Segment Start: Material to process

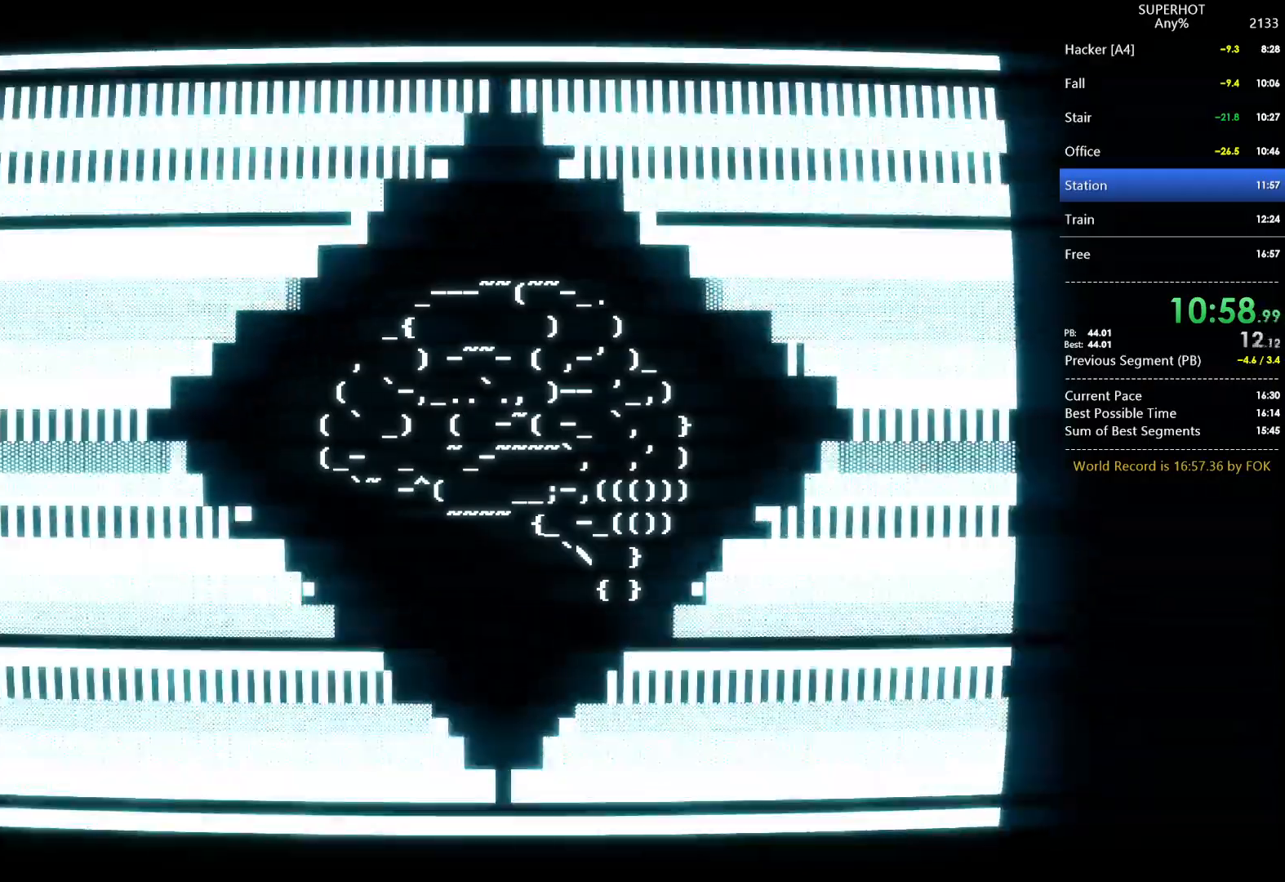
{"keys": [], "mouse": [], "events": [[33, "a", "up"], [33, "mouse_left", "down"], [100, "d", "up"], [100, "s", "up"], [133, "a", "down"], [200, "a", "up"], [200, "d", "down"], [200, "s", "down"], [267, "d", "up"], [267, "s", "up"], [367, "mouse_left", "up"]]}
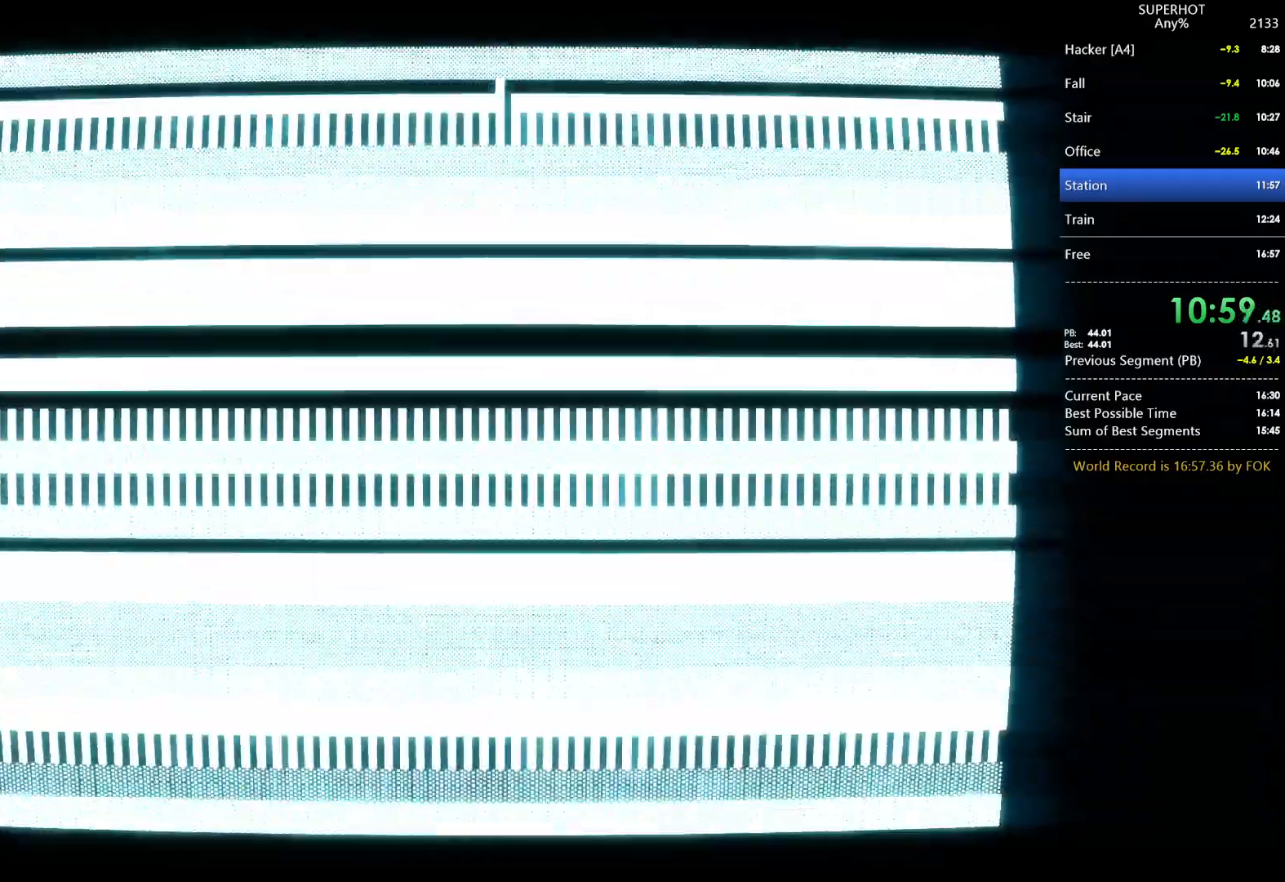
{"keys": [], "mouse": [], "events": []}
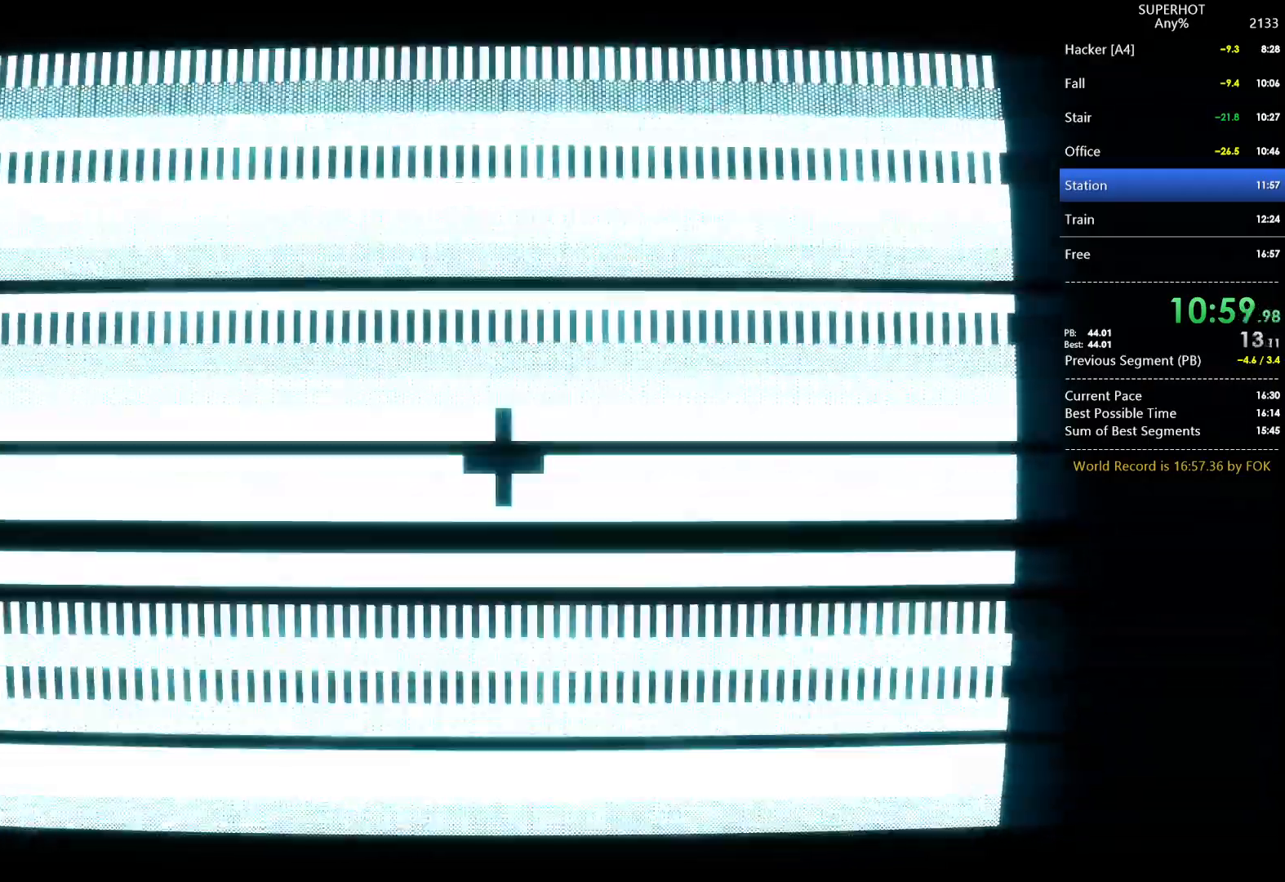
{"keys": [], "mouse": [], "events": []}
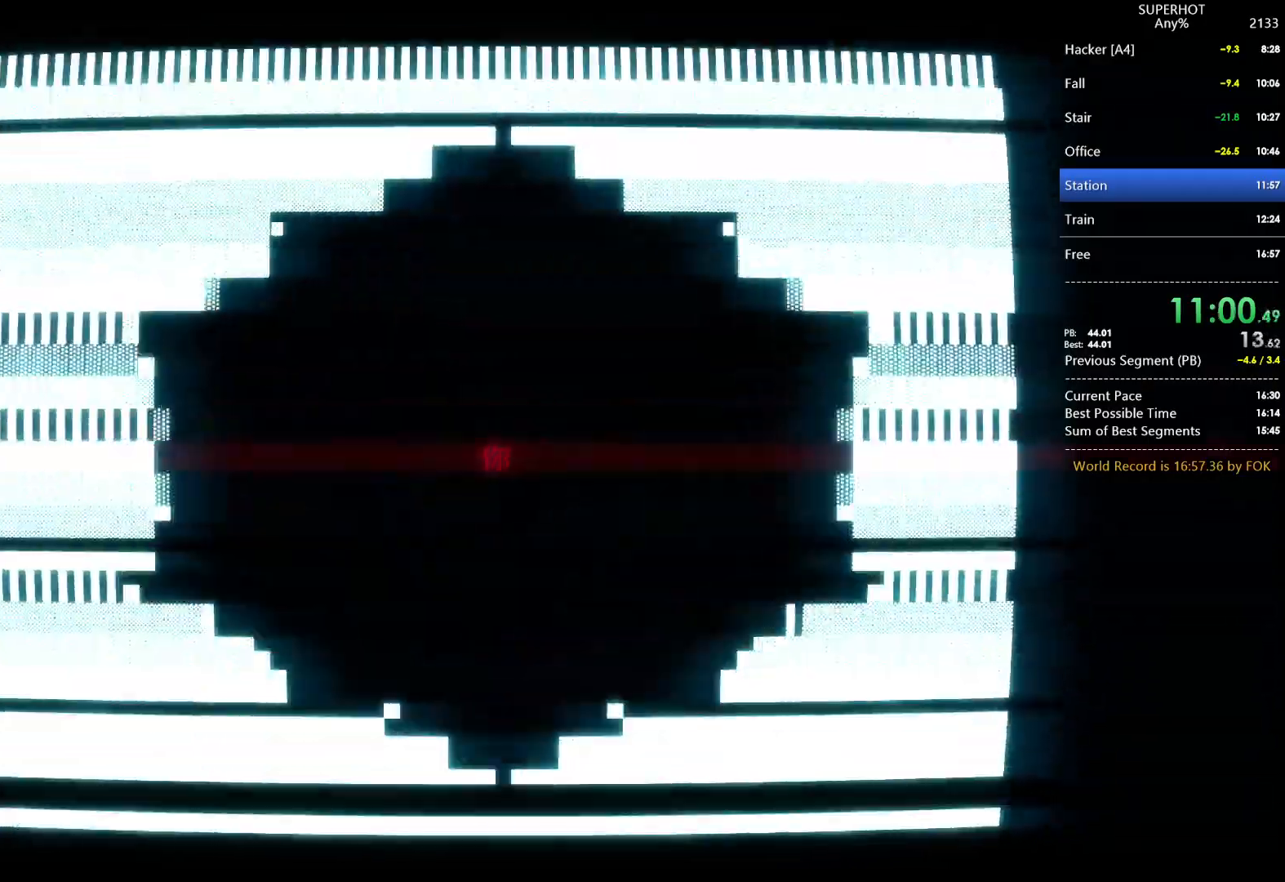
{"keys": [], "mouse": [], "events": [[33, "alt", "down"], [100, "tab", "down"], [167, "alt", "up"], [233, "tab", "up"]]}
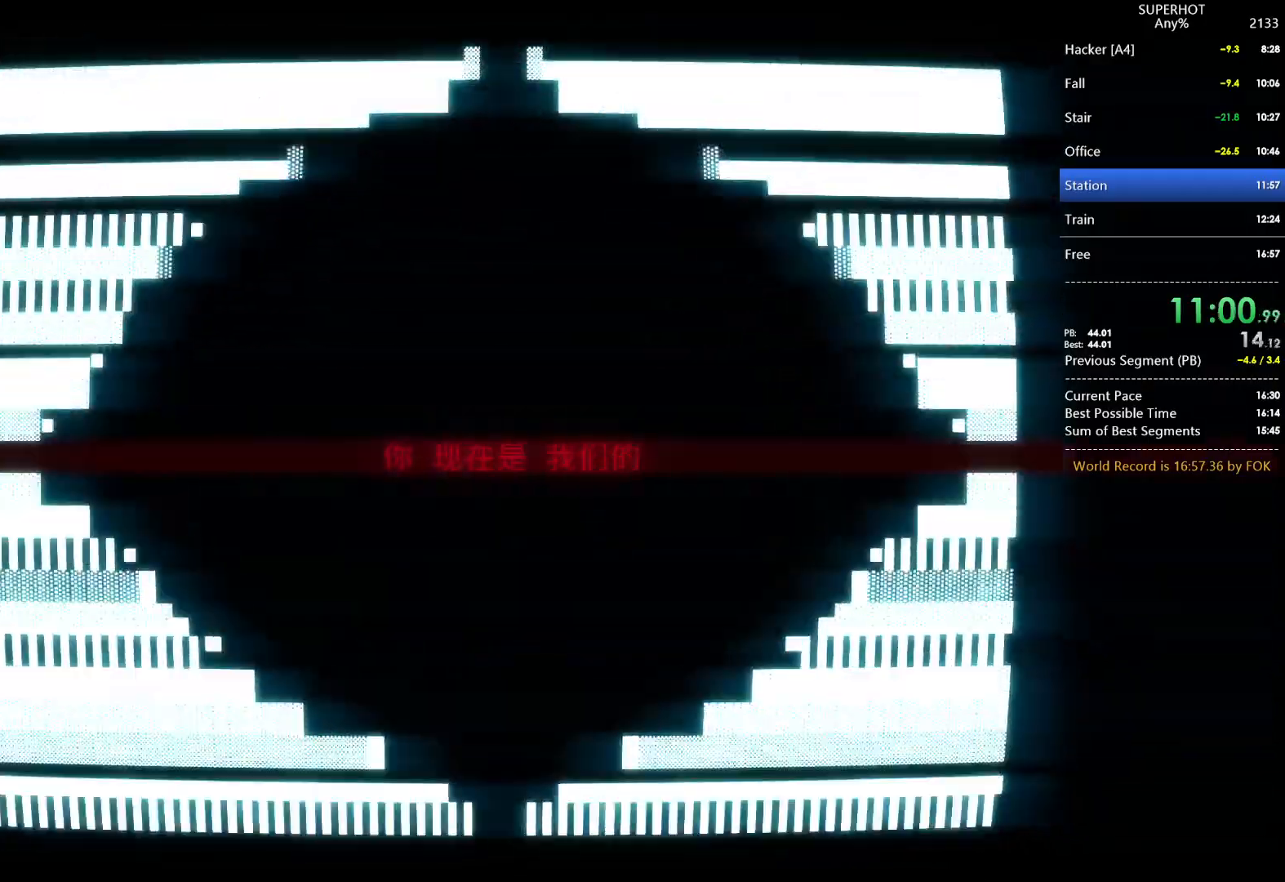
{"keys": [], "mouse": ["left"], "events": [[367, "mouse_left", "down"]]}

Segment End: Material to process

» **The task**: Could you copy out every record exactly, minus the pictures?

» **Reply**:
{"keys": [], "mouse": [], "events": [[33, "a", "up"], [33, "mouse_left", "down"], [100, "d", "up"], [100, "s", "up"], [133, "a", "down"], [200, "a", "up"], [200, "d", "down"], [200, "s", "down"], [267, "d", "up"], [267, "s", "up"], [367, "mouse_left", "up"]]}
{"keys": [], "mouse": [], "events": []}
{"keys": [], "mouse": [], "events": []}
{"keys": [], "mouse": [], "events": [[33, "alt", "down"], [100, "tab", "down"], [167, "alt", "up"], [233, "tab", "up"]]}
{"keys": [], "mouse": ["left"], "events": [[367, "mouse_left", "down"]]}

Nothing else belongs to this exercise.